Your goal:
Please return all of the records verbatim, with the pictures omitted.

(Transcribed page contents)
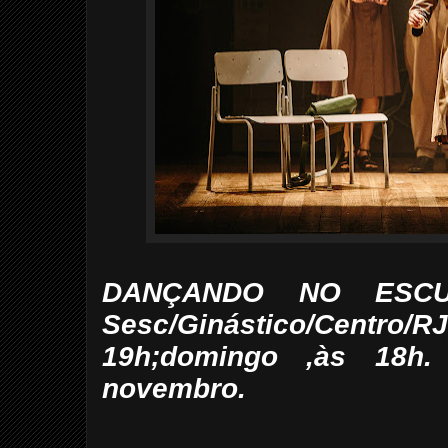
DANÇANDO NO ESCU
Sesc/Ginástico/Centro/
19h;domingo ,às 18h
novembro.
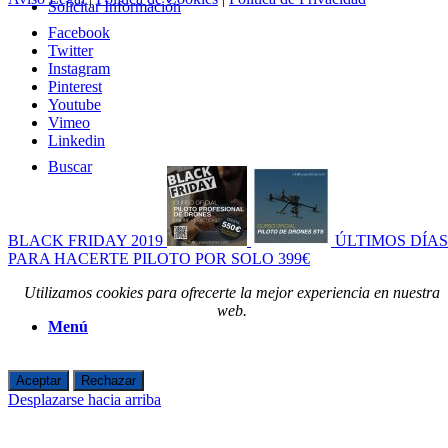
Solicitar Información
Facebook
Twitter
Instagram
Pinterest
Youtube
Vimeo
Linkedin
Buscar
BLACK FRIDAY 2019
ÚLTIMOS DÍAS
PARA HACERTE PILOTO POR SOLO 399€
Utilizamos cookies para ofrecerte la mejor experiencia en nuestra
web.
Menú
Aceptar
Rechazar
Desplazarse hacia arriba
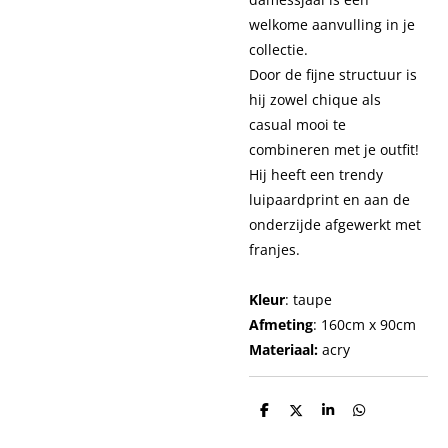
welkome aanvulling in je
collectie.
Door de fijne structuur is
hij zowel chique als
casual mooi te
combineren met je outfit!
Hij heeft een trendy
luipaardprint en aan de
onderzijde afgewerkt met
franjes.
Kleur
: taupe
Afmeting
: 160cm x 90cm
Materiaal:
acry
D
D
S
D
e
e
h
e
l
e
a
l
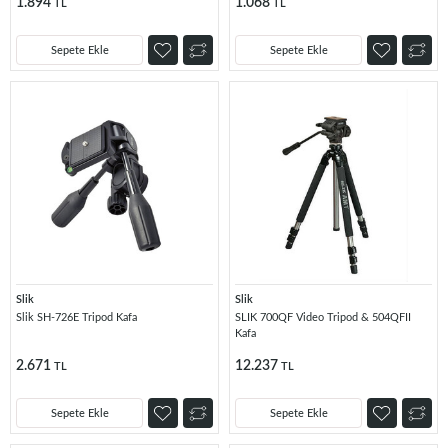
1.894
1.068
TL
TL
Sepete Ekle
Sepete Ekle
Slik
Slik
Slik SH-726E Tripod Kafa
SLIK 700QF Video Tripod & 504QFII
Kafa
2.671
12.237
TL
TL
Sepete Ekle
Sepete Ekle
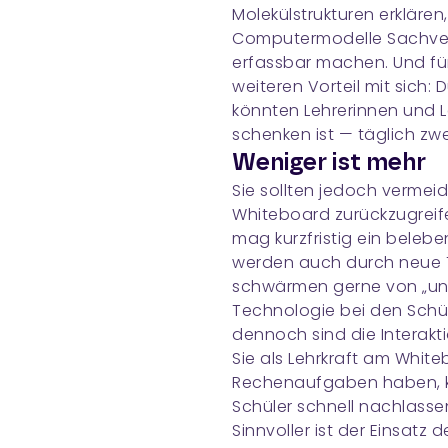
Molekülstrukturen erkläre
Computermodelle Sachverh
erfassbar machen. Und für 
weiteren Vorteil mit sich:
könnten Lehrerinnen und L
schenken ist — täglich zw
Weniger ist mehr
Sie sollten jedoch vermeide
Whiteboard zurückzugreif
mag kurzfristig ein belebe
werden auch durch neue Te
schwärmen gerne von „unt
Technologie bei den Schü
dennoch sind die Interakt
Sie als Lehrkraft am Whit
Rechenaufgaben haben, ka
Schüler schnell nachlasse
Sinnvoller ist der Einsatz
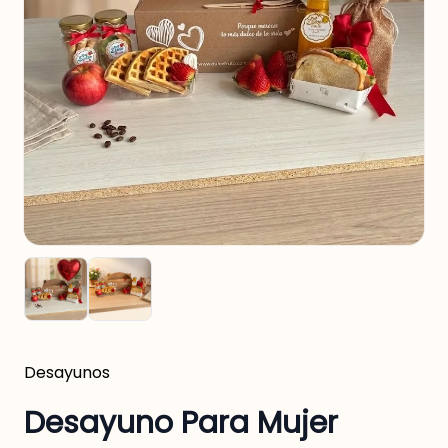
Desayunos
Desayuno Para Mujer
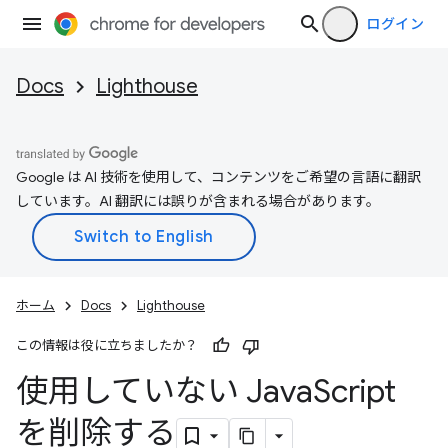
ログイン
Docs
Lighthouse
Google は AI 技術を使用して、コンテンツをご希望の言語に翻訳
しています。AI 翻訳には誤りが含まれる場合があります。
ホーム
Docs
Lighthouse
この情報は役に立ちましたか？
使用していない Java
Script
を削除する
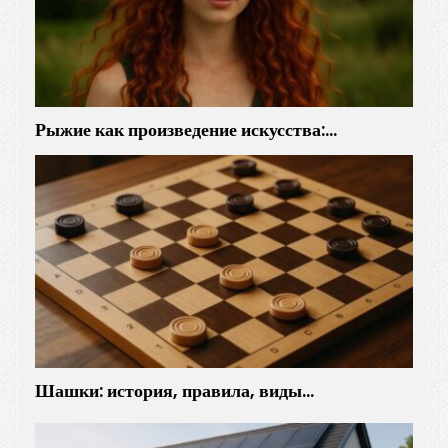
Рыжие как произведение искусства:…
Шашки: история, правила, виды…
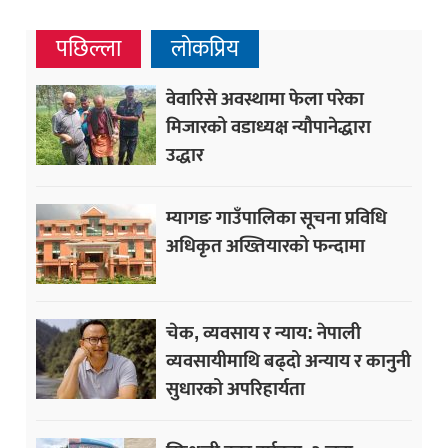
पछिल्ला
लोकप्रिय
वेवारिसे अवस्थामा फेला परेका
मिजारको वडाध्यक्ष न्यौपानेद्धारा
उद्धार
म्यागङ गाउँपालिका सूचना प्रविधि
अधिकृत अख्तियारको फन्दामा
चेक, व्यवसाय र न्याय: नेपाली
व्यवसायीमाथि बढ्दो अन्याय र कानुनी
सुधारको अपरिहार्यता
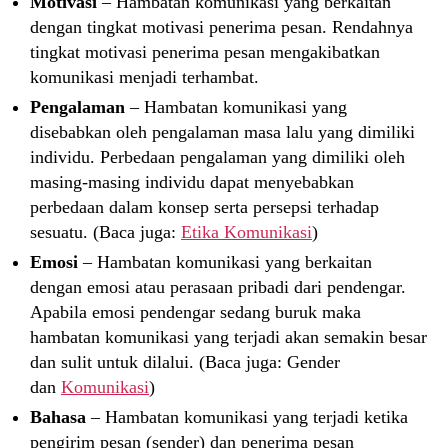
Motivasi
– Hambatan komunikasi yang berkaitan
dengan tingkat motivasi penerima pesan. Rendahnya
tingkat motivasi penerima pesan mengakibatkan
komunikasi menjadi terhambat.
Pengalaman
– Hambatan komunikasi yang
disebabkan oleh pengalaman masa lalu yang dimiliki
individu. Perbedaan pengalaman yang dimiliki oleh
masing-masing individu dapat menyebabkan
perbedaan dalam konsep serta persepsi terhadap
sesuatu. (Baca juga:
Etika Komunikasi
)
Emosi
– Hambatan komunikasi yang berkaitan
dengan emosi atau perasaan pribadi dari pendengar.
Apabila emosi pendengar sedang buruk maka
hambatan komunikasi yang terjadi akan semakin besar
dan sulit untuk dilalui. (Baca juga: Gender
dan
Komunikasi
)
Bahasa
– Hambatan komunikasi yang terjadi ketika
pengirim pesan (sender) dan penerima pesan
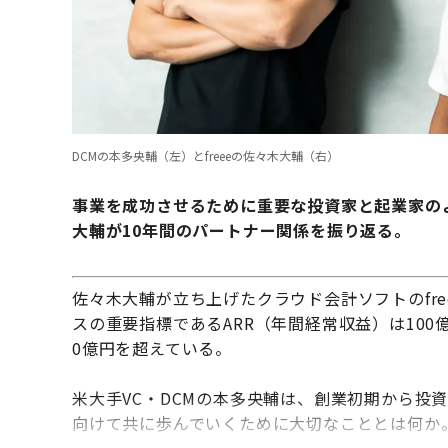
DCMの本多央輔（左）とfreeeの佐々木大輔（右）
事業を成功させるために重要な投資家と起業家のよ
大輔が10年間のパートナー関係を振り返る。
佐々木大輔が立ち上げたクラウド会計ソフトのfree
スの重要指標であるARR（年間経常収益）は100
0億円を超えている。
米大手VC・DCMの本多央輔は、創業初期から投
向けて共に歩んでいくために大切なこととは何か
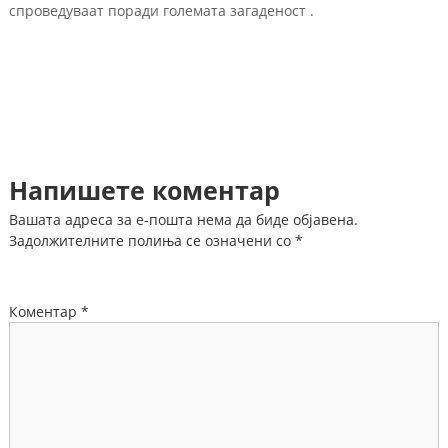
спроведуваат поради големата загаденост .
Напишете коментар
Вашата адреса за е-пошта нема да биде објавена.
Задолжителните полиња се означени со
*
Коментар
*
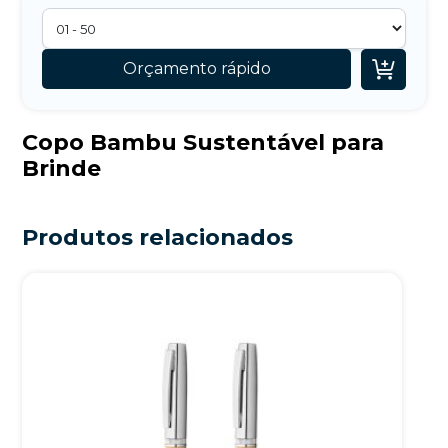

Orçamento rápido
Copo Bambu Sustentável para
Brinde
Produtos relacionados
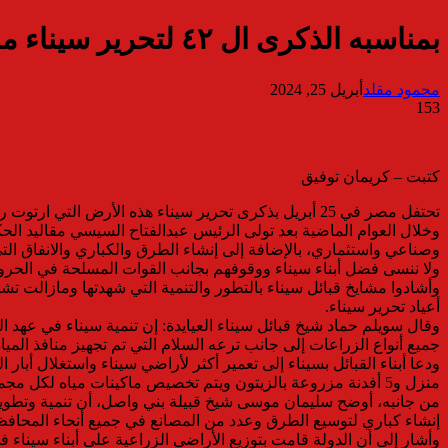
بمناسبه الذكرى ال ٤٢ لتحرير سيناء مشايخ سيناء: نهضة تنموية عملاقة تشهدها سيناء في عهد الرئيس السيسي
محمود مقلد
أبريل 25, 2024
153
كتبت – كريمان توفيق
تحتفل مصر في 25 أبريل بذكرى تحرير سيناء هذه الأرض التي ارتوت رمالها بدماء أبنائها المصريين من رجال القوات المسلحة وأهالي سيناء هذه البقعة الغالية على كل مصري.
وخلال العوام الماضية بعد تولى الرئيس عبدالفتاح السيسي مقاليد الح
وصناعي واستثماري، بالإضافة إلى إنشاء الطرق والكباري والانفاق الت
ولا ننسى فضل أبناء سيناء ووقوفهم بجانب القوات المسلحة في الحرو
وأشادوا مشايخ قبائل سيناء بالتطور والتنمية التي شهدتها ومازالت 
أعياد تحرير سيناء.
وقال سويلم حماد شيخ قبائل سيناء العيايدة: إن تنمية سيناء في عه
جميع أنواع الزراعات إلى جانب ترعه السلام التي تم تجهيز منافذ الميا
ودعا أبناء القبائل بسيناء إلى تعمير أكثر لأراضي سيناء واستغلال أ
منزل و5 أفدنة مزروعة بالزيتون ويتم تخصيص ماكينات مياه لكل مجموعة من المزارعين، مشيرا إلى إنشاء محطات تحلية مياه للشرب وذلك في إطار الجهود غير مسبوقة للتنمية تشتمل كافة ربوع الوطن.
من جانبه، أوضح سليمان موسى شيخ قبيلة بني واصل، أن تنمية وتطوير أ
إنشاء كباري لتوسيع الطرق وعدد من المصانع في جميع أنحاء المحافظ
وأشار إلى أن الدولة قامت بتوزيع الأراضي الزراعية على أبناء سيناء 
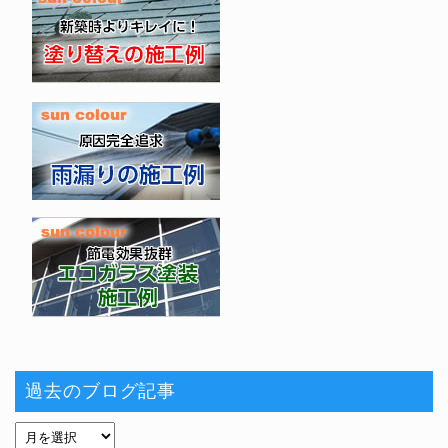
過去のブログ記事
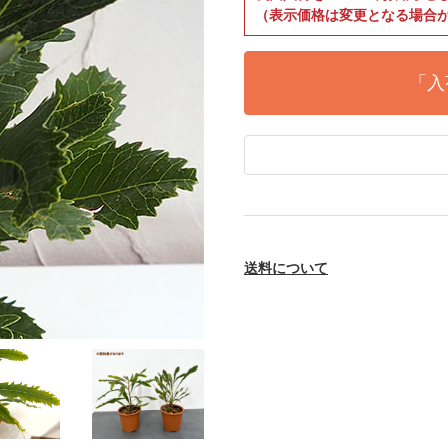
（表示価格は変更となる場合
「入
送料について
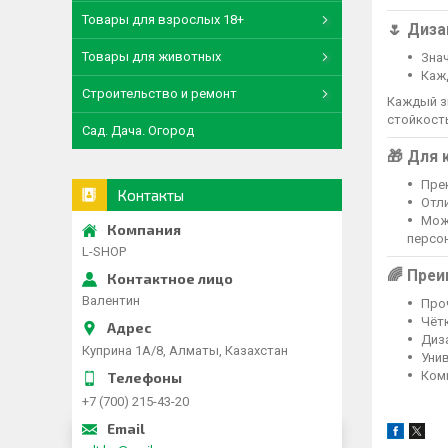
Товары для взрослых 18+
🌷
Диза
Товары для животных
Зна
Каж
Строительство и ремонт
Каждый з
стойкост
Сад. Дача. Огород
🎁
Для 
Пре
Контакты
Отл
Мож
персо
L-SHOP
🌈
Преи
Валентин
Про
Чётк
Диз
Куприна 1A/8, Алматы, Казахстан
Уни
Ком
+7 (700) 215-43-20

Answer below:
DANÇANDO NO ESCU
Sesc/Ginástico/Centro/
19h;domingo ,às 18h
novembro.
Solicitar Información
Facebook
Twitter
Instagram
Pinterest
Youtube
Vimeo
Linkedin
Buscar
BLACK FRIDAY 2019
ÚLTIMOS DÍAS
PARA HACERTE PILOTO POR SOLO 399€
Utilizamos cookies para ofrecerte la mejor experiencia en nuestra
web.
Menú
Aceptar
Rechazar
Desplazarse hacia arriba
welkome aanvulling in je
collectie.
Door de fijne structuur is
hij zowel chique als
casual mooi te
combineren met je outfit!
Hij heeft een trendy
luipaardprint en aan de
onderzijde afgewerkt met
franjes.
Kleur
: taupe
Afmeting
: 160cm x 90cm
Materiaal:
acry
D
D
S
D
e
e
h
e
l
e
a
l
1.894
1.068
TL
TL
Sepete Ekle
Sepete Ekle
Slik
Slik
Slik SH-726E Tripod Kafa
SLIK 700QF Video Tripod & 504QFII
Kafa
2.671
12.237
TL
TL
Sepete Ekle
Sepete Ekle
Molekülstrukturen erkläre
Computermodelle Sachverh
erfassbar machen. Und für 
weiteren Vorteil mit sich:
könnten Lehrerinnen und L
schenken ist — täglich zw
Weniger ist mehr
Sie sollten jedoch vermeide
Whiteboard zurückzugreif
mag kurzfristig ein belebe
werden auch durch neue Te
schwärmen gerne von „unt
Technologie bei den Schü
dennoch sind die Interakt
Sie als Lehrkraft am Whit
Rechenaufgaben haben, ka
Schüler schnell nachlasse
Sinnvoller ist der Einsatz
Desayunos
Desayuno Para Mujer
ログイン
Docs
Lighthouse
Google は AI 技術を使用して、コンテンツをご希望の言語に翻訳
しています。AI 翻訳には誤りが含まれる場合があります。
ホーム
Docs
Lighthouse
この情報は役に立ちましたか？
使用していない Java
Script
を削除する
Рыжие как произведение искусства:…
Шашки: история, правила, виды…
पछिल्ला
लोकप्रिय
वेवारिसे अवस्थामा फेला परेका
मिजारको वडाध्यक्ष न्यौपानेद्धारा
उद्धार
म्यागङ गाउँपालिका सूचना प्रविधि
अधिकृत अख्तियारको फन्दामा
चेक, व्यवसाय र न्याय: नेपाली
व्यवसायीमाथि बढ्दो अन्याय र कानुनी
सुधारको अपरिहार्यता
Motivasi
– Hambatan komunikasi yang berkaitan
dengan tingkat motivasi penerima pesan. Rendahnya
tingkat motivasi penerima pesan mengakibatkan
komunikasi menjadi terhambat.
Pengalaman
– Hambatan komunikasi yang
disebabkan oleh pengalaman masa lalu yang dimiliki
individu. Perbedaan pengalaman yang dimiliki oleh
masing-masing individu dapat menyebabkan
perbedaan dalam konsep serta persepsi terhadap
sesuatu. (Baca juga:
Etika Komunikasi
)
Emosi
– Hambatan komunikasi yang berkaitan
dengan emosi atau perasaan pribadi dari pendengar.
Apabila emosi pendengar sedang buruk maka
hambatan komunikasi yang terjadi akan semakin besar
dan sulit untuk dilalui. (Baca juga: Gender
dan
Komunikasi
)
Bahasa
– Hambatan komunikasi yang terjadi ketika
pengirim pesan (sender) dan penerima pesan
DCMの本多央輔（左）とfreeeの佐々木大輔（右）
事業を成功させるために重要な投資家と起業家のよ
大輔が10年間のパートナー関係を振り返る。
佐々木大輔が立ち上げたクラウド会計ソフトのfree
スの重要指標であるARR（年間経常収益）は100
0億円を超えている。
米大手VC・DCMの本多央輔は、創業初期から投
向けて共に歩んでいくために大切なこととは何か
спроведуваат поради големата загаденост .
Напишете коментар
Вашата адреса за е-пошта нема да биде објавена.
Задолжителните полиња се означени со
*
Коментар
*

Orçamento rápido
Copo Bambu Sustentável para
Brinde
Produtos relacionados
بمناسبه الذكرى ال ٤٢ لتحرير سيناء مشايخ سيناء: نهضة تنموية عملاقة تشهدها سيناء في عهد الرئيس السيسي
محمود مقلد
أبريل 25, 2024
153
كتبت – كريمان توفيق
تحتفل مصر في 25 أبريل بذكرى تحرير سيناء هذه الأرض التي ارتوت رمالها بدماء أبنائها المصريين من رجال القوات المسلحة وأهالي سيناء هذه البقعة الغالية على كل مصري.
وخلال العوام الماضية بعد تولى الرئيس عبدالفتاح السيسي مقاليد الح
وصناعي واستثماري، بالإضافة إلى إنشاء الطرق والكباري والانفاق الت
ولا ننسى فضل أبناء سيناء ووقوفهم بجانب القوات المسلحة في الحرو
وأشادوا مشايخ قبائل سيناء بالتطور والتنمية التي شهدتها ومازالت 
أعياد تحرير سيناء.
وقال سويلم حماد شيخ قبائل سيناء العيايدة: إن تنمية سيناء في عه
جميع أنواع الزراعات إلى جانب ترعه السلام التي تم تجهيز منافذ الميا
ودعا أبناء القبائل بسيناء إلى تعمير أكثر لأراضي سيناء واستغلال أ
منزل و5 أفدنة مزروعة بالزيتون ويتم تخصيص ماكينات مياه لكل مجموعة من المزارعين، مشيرا إلى إنشاء محطات تحلية مياه للشرب وذلك في إطار الجهود غير مسبوقة للتنمية تشتمل كافة ربوع الوطن.
من جانبه، أوضح سليمان موسى شيخ قبيلة بني واصل، أن تنمية وتطوير أ
إنشاء كباري لتوسيع الطرق وعدد من المصانع في جميع أنحاء المحافظ
وأشار إلى أن الدولة قامت بتوزيع الأراضي الزراعية على أبناء سيناء 
過去のブログ記事
（表示価格は変更となる場合
「入
送料について
Товары для взрослых 18+
🌷
Диза
Товары для животных
Зна
Каж
Строительство и ремонт
Каждый з
стойкост
Сад. Дача. Огород
🎁
Для 
Пре
Контакты
Отл
Мож
персо
L-SHOP
🌈
Преи
Валентин
Про
Чётк
Диз
Куприна 1A/8, Алматы, Казахстан
Уни
Ком
+7 (700) 215-43-20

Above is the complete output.